Medical Shocker: Doctors Often Prescribe Placebos
The medical use of placebos, or inert substances or treatments designed to have no therapeutic value, in clinical trials is vital to the development of new drugs and treatments.
However, the misuse of placebos opens complex bioethical issues not easily resolvable, such as denying patients what might be the best available, albeit unproven, treatment. Prescribing a placebo to a patient not involved in a clinical trial also seems to violate the Hippocratic Oath.
Placebos can affect how patients perceive their conditions. It provokes the body's chemical processes for relieving pain and a few other symptoms, a result called the placebo effect. There are inert and active placebos. Common inert placebos include inert tablets like sugar pills and inert injections like saline. On the other hand, active placebos are treatments that might affect the body but don't do anything specifically for their patient’s medical condition. It's like prescribing an antibiotic for a cold virus.
It seems many doctors have used a placebo at one time or another in their practice. A published new survey conducted in Australia found 39 percent of doctors admitting they had prescribed an inert placebo at least once in their careers. About 75 percent also reported they had given out an active placebo once in their careers. Of this percentage, 40 percent said they did so routinely, at least once a month.
Of the active placebos, the most popular are antibiotics (42 percent), vitamin and mineral supplements (17 percent) and therapies considered alternative medicine like homeopathy (10 percent).
The survey published in The Australian Journal of General Practice involved more than 130 primary care physicians (also called general practitioners). It asked doctors if they had ever prescribed an inert placebo or an active placebo.

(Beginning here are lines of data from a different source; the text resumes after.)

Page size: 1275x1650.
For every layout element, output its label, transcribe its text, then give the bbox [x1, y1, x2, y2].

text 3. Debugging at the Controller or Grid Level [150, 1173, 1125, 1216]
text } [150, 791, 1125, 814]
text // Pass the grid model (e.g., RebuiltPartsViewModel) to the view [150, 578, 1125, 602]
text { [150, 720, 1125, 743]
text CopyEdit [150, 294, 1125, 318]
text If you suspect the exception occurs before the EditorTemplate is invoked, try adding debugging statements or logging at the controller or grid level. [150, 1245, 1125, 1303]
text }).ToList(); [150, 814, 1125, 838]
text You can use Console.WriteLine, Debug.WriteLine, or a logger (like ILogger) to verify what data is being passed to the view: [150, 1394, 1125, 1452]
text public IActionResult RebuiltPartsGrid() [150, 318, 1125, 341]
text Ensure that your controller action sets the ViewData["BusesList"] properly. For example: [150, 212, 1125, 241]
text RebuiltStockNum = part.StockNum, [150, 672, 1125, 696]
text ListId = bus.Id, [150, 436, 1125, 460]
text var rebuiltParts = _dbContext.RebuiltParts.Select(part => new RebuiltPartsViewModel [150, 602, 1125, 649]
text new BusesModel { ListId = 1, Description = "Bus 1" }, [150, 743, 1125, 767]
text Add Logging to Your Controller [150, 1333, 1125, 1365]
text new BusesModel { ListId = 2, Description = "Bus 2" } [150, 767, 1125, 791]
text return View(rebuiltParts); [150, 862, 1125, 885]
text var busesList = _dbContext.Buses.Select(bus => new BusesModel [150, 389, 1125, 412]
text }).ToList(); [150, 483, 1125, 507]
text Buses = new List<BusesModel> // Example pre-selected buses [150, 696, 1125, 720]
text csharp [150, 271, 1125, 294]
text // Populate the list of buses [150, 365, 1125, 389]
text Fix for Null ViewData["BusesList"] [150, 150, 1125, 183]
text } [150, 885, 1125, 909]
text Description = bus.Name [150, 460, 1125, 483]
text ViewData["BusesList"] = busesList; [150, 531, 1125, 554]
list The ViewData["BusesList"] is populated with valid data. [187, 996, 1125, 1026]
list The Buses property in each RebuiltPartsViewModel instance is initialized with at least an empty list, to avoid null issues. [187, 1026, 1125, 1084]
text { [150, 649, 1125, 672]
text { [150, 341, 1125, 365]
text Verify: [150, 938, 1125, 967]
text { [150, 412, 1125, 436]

“We already know that doctors and GPs use placebos regularly overseas,” Ben Colagiur, study author and an associate professor of psychology at the University of Sydney, said.
The study said there’s a perfectly reasonable place for placebos in medicine. It pointed out health complaints like colds and stomach aches are self-limiting diseases that won't be cured any faster by whatever treatment a person uses.
Placebos can, however, make us feel better during periods of suffering. That’s why scientists have to test any new treatment against a comparable placebo to ensure it’s having an added effect not caused by chance.
The Australian study broadly came to the same conclusion as a 2008 study of internists and rheumatologists in the U.S. The American study found close to half of these physicians regularly prescribed placebos.
A 2012 study of German doctors found 88 percent had used placebos with their patients at least once. German doctors most often used active placebos. A 2013 study in the United Kingdom found 97 percent of doctors had prescribed active placebos at least once in their careers.
Overall, rates of placebo prescribing range from 17 to 80 percent of doctors depending on where and the type of placebo they were asked about.